Sunlight is the source of energy that all life on earth needs. But while you can sing praises of the sun, it’s not all sunshine and rainbows (pardon the wordplay). For instance, art galleries may have a hard time dealing with hanging artwork in the sunlight. Works such as old master paintings can be hard to preserve (not to mention even newly created pieces) when the sunlight shines on them.
As such, art galleries contact companies such as CVS Equipment for specialty louvres and sunscreens. There are certain facts about sunlight and paintings that they have to heed, especially if they look to preserve the valuable works for long enough.
Things To Know
When it comes to hanging artwork in the sunlight, it depends on the piece. There are ones which can withstand constant sunlight, as well as those which can’t. A conventional oil painting can take sunlight exposure quite well. That is, as long as there isn’t any exposed canvas. Canvas sheets are at the mercy of sunlight. The layer of oil paint acts as some insulator. This is the same for acrylic works.
But if the piece is a watercolour work, it should never be hung in direct sunlight, or it’ll risk fading. The same thing goes for paper works and photograph prints unless there is a layer of UV-protective glass. UV rays are most damaging to works that have fugitive dyes and colouring agents in the paint. Furthermore, this doesn’t only apply to hanging works in sunlight but also keeping them in storage.

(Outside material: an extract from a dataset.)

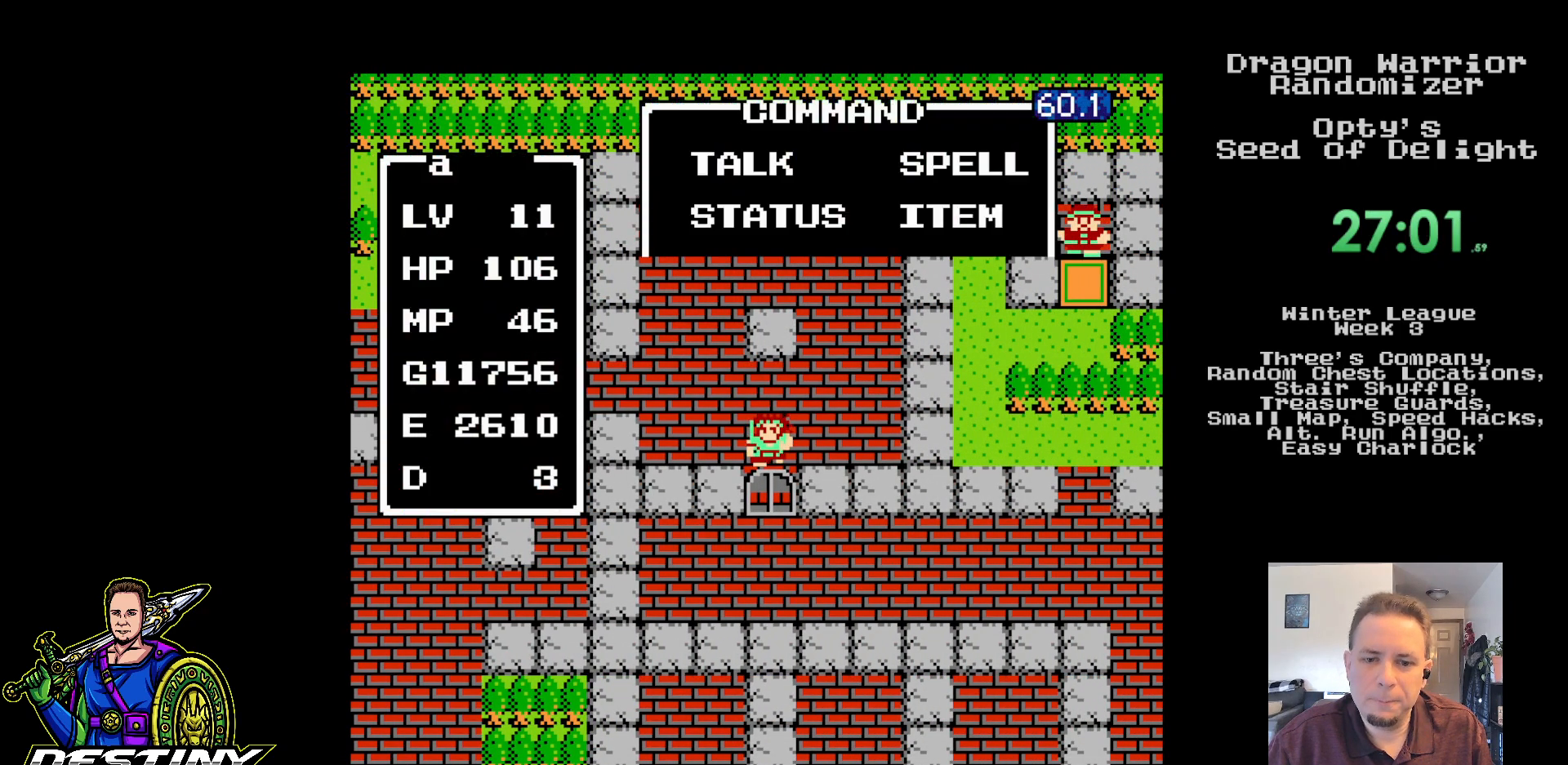
{"buttons": ["DPAD_DOWN"], "events": [[150, "DPAD_RIGHT", "down"], [217, "DPAD_RIGHT", "up"], [317, "DPAD_RIGHT", "down"], [350, "DPAD_RIGHT", "up"], [467, "DPAD_DOWN", "down"]]}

Many art preservation experts recommend either diffused artificial or natural light. This is to ensure maximum longevity of paintings, specifically oil-based ones. These paintings must be kept away from constant, year-long exposure or the painting’s brilliance, colour balance, and hue will change. The worst case scenario is that the paint flakes off. If a gallery has no choice but to display works in sunlight, extra precautions must be taken into consideration.